As regular CFZ-watchers will know, for some time Corinna has been doing a column for Animals & Men and a regular segment on On The Track... particularly about out-of-place birds and rare vagrants. There seem to be more and more bird stories from all over the world hitting the news these days so, to make room for them all - and to give them all equal and worthy coverage - she has set up this new blog to cover all things feathery and Fortean.

Sunday, 8 May 2016

Black-Throated Finch Extinct in New South Wales

A few of these rare birds still exist in neighboring Queensland, but planned coal mines could push them over the edge

By John R. Platt on April 28, 2016

Australia’s bird-lovers just got some bad news. The New South Wales Scientific Committee has identified the southern black-throated finch (Poephila cincta cincta) as a likely extinction within the state. The tiny, 15-gram bird hasn’t been seen in NSW since 1994. Its disappearance has been blamed on a mix of habitat loss, invasive plants, altered fire regimes, agriculture, mining and invasive rabbits.

We don’t need to completely mourn this bird yet, as it still barely holds on outside of NSW. “The subspecies does still occur in limited numbers in the far north of its range in Queensland so it is not entirely extinct,” reports Mark Eldridge, chair of the NSW Scientific Committee, “but it is not doing well.”

That might be an understatement. Agriculture has already reduced black-throated finch habitat in Queensland by at least 80 percent, and it’s about to shrink even more. Six coal mines planned for central Queensland could wipe out half of the bird’s remaining habitat, according to a paper published earlier this year in PLOS One. Habitats affected by the mines’ construction would include some of the primary grasslands the birds need as ground-based seed eaters. Conservationists hope to use the rare birds to block the mines, but so far there hasn’t been much progress.

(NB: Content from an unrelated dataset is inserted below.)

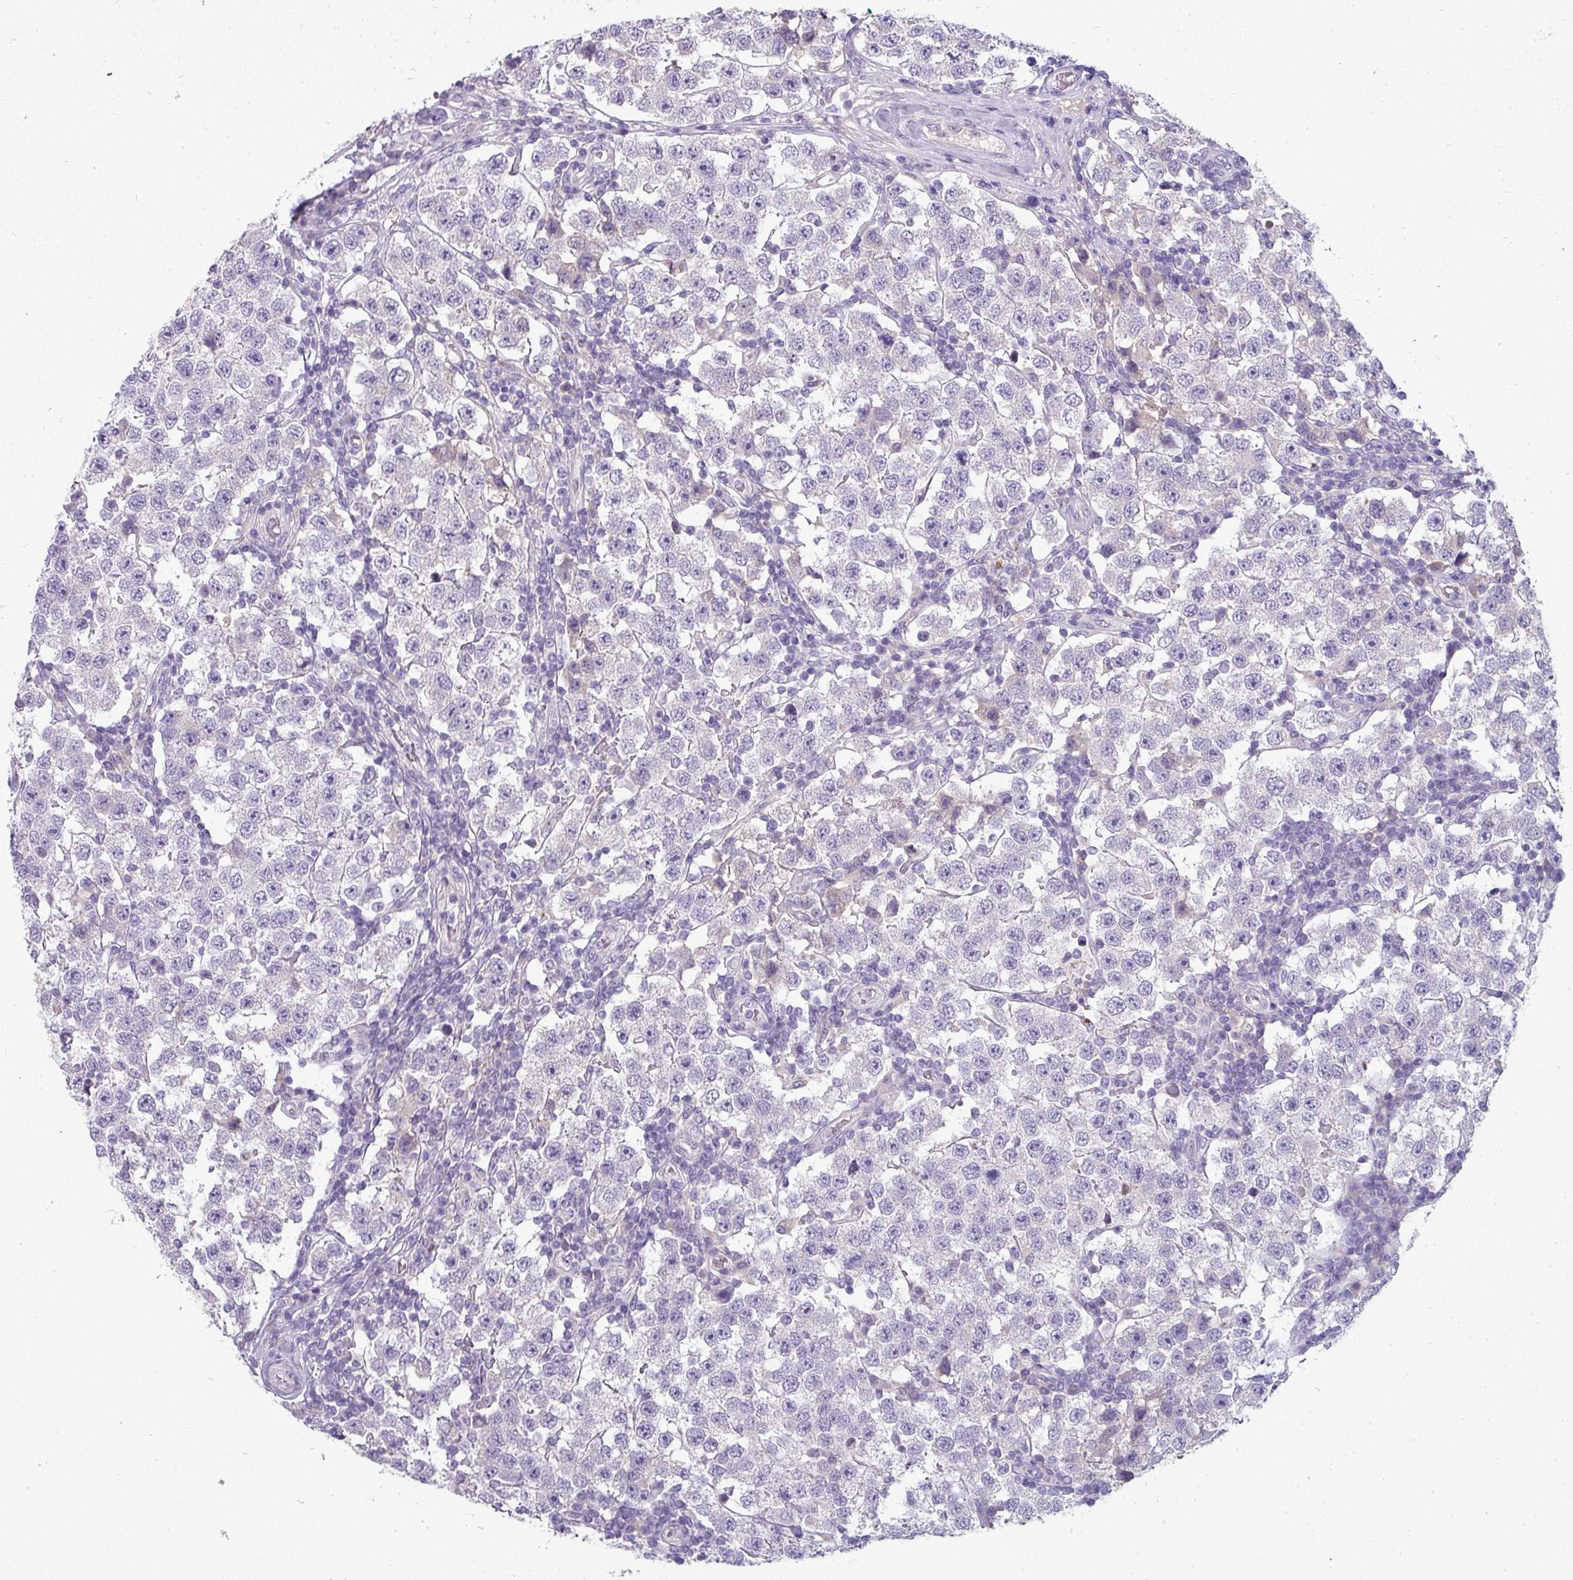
{"staining": {"intensity": "negative", "quantity": "none", "location": "none"}, "tissue": "testis cancer", "cell_type": "Tumor cells", "image_type": "cancer", "snomed": [{"axis": "morphology", "description": "Seminoma, NOS"}, {"axis": "topography", "description": "Testis"}], "caption": "This photomicrograph is of testis cancer (seminoma) stained with immunohistochemistry (IHC) to label a protein in brown with the nuclei are counter-stained blue. There is no staining in tumor cells.", "gene": "ASXL3", "patient": {"sex": "male", "age": 34}}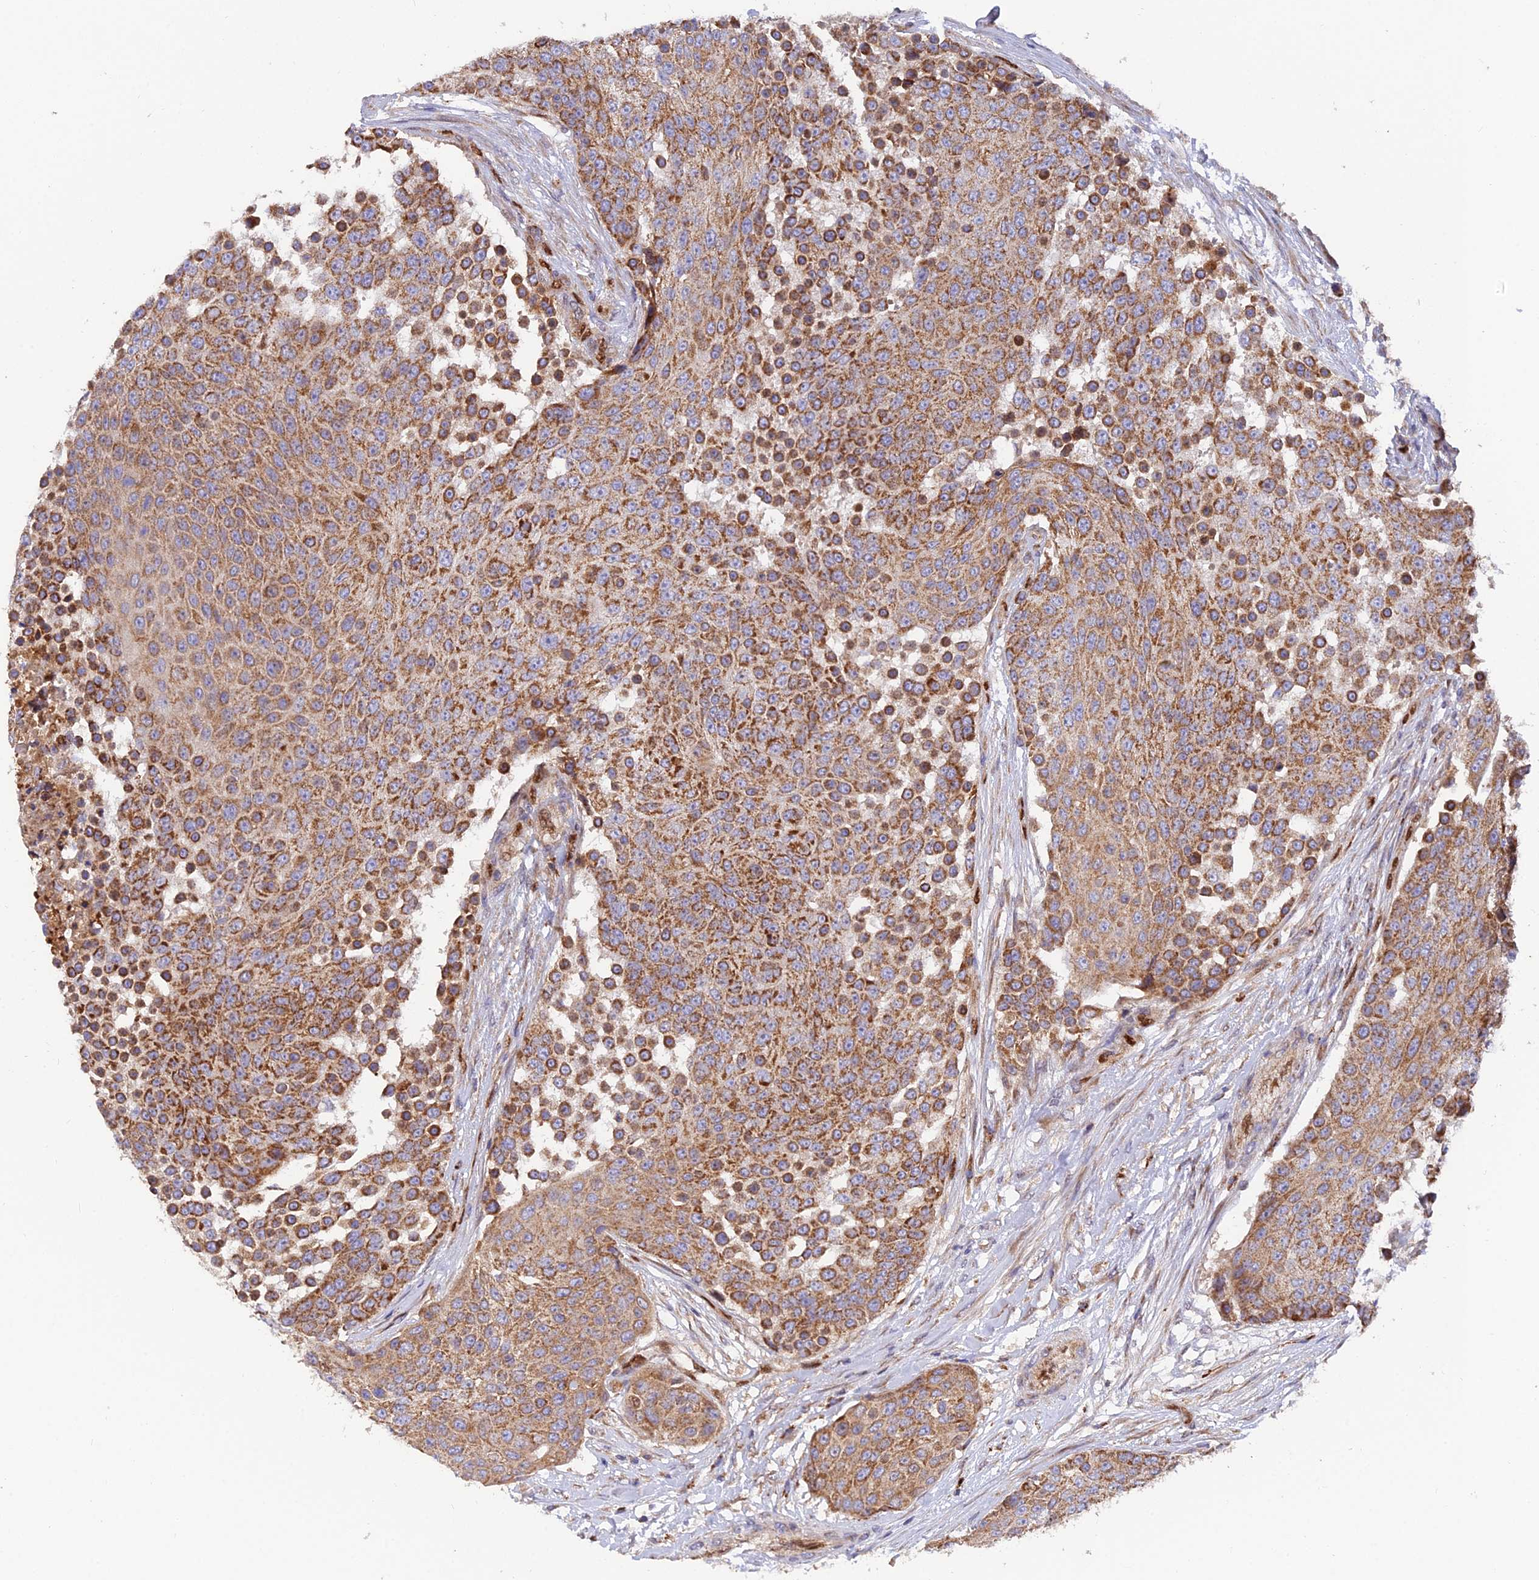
{"staining": {"intensity": "moderate", "quantity": ">75%", "location": "cytoplasmic/membranous"}, "tissue": "urothelial cancer", "cell_type": "Tumor cells", "image_type": "cancer", "snomed": [{"axis": "morphology", "description": "Urothelial carcinoma, High grade"}, {"axis": "topography", "description": "Urinary bladder"}], "caption": "Immunohistochemistry (IHC) (DAB (3,3'-diaminobenzidine)) staining of human urothelial carcinoma (high-grade) demonstrates moderate cytoplasmic/membranous protein staining in approximately >75% of tumor cells. The staining is performed using DAB (3,3'-diaminobenzidine) brown chromogen to label protein expression. The nuclei are counter-stained blue using hematoxylin.", "gene": "PODNL1", "patient": {"sex": "female", "age": 63}}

Looking elsewhere, the northern subspecies of black-throated finch (P.c. atropygialis) appears to doing quite well is not currently considered to be at risk. They may even carry some of the southern subspecies’ genes, as the two groups were known to hybridize in the past. That won’t be enough to save the southern black-throated finch from extinction, but at least some small part of them might survive inside of their cousins to the north.